ASSIGNED TASK: Pick out each line of the records that contains the string "êtes", treating uppercase and lowercase as different, and copy those lines.

RECORDS PROVIDED:
● ● ● ● ● ● ●

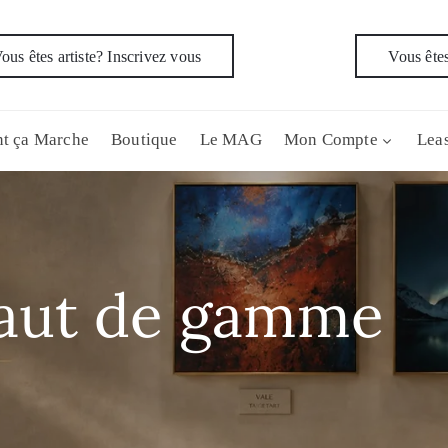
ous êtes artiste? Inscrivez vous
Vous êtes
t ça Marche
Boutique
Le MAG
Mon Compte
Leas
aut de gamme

● ● ● ● ● ● ●

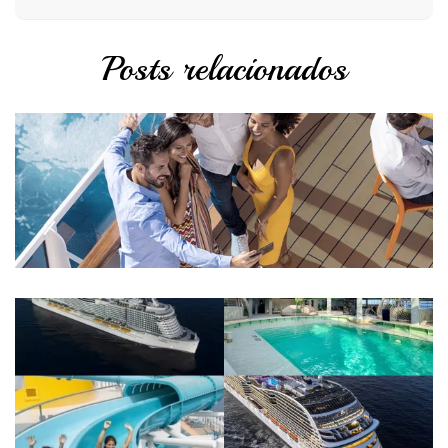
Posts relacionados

● ● ● ● ● ● ●

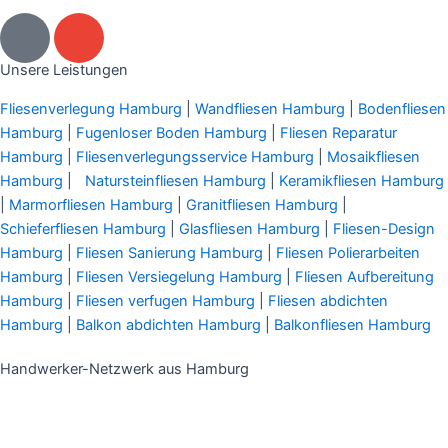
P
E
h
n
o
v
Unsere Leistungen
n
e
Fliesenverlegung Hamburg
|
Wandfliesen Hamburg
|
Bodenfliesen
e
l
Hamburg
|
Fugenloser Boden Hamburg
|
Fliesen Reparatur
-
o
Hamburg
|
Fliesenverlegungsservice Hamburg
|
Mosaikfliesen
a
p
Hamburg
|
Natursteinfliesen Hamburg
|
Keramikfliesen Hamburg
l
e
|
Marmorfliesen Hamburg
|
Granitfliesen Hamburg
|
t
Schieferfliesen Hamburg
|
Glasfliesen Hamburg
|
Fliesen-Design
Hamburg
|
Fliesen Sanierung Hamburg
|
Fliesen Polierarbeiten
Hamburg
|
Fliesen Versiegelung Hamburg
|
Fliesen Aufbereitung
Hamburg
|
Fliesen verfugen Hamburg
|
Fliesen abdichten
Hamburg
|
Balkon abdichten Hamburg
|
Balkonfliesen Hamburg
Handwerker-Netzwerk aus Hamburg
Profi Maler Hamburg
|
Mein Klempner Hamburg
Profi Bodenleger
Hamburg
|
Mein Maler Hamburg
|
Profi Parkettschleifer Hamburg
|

● ● ● ● ● ● ●

RESPONSE BELOW:
ous êtes artiste? Inscrivez vous
Vous êtes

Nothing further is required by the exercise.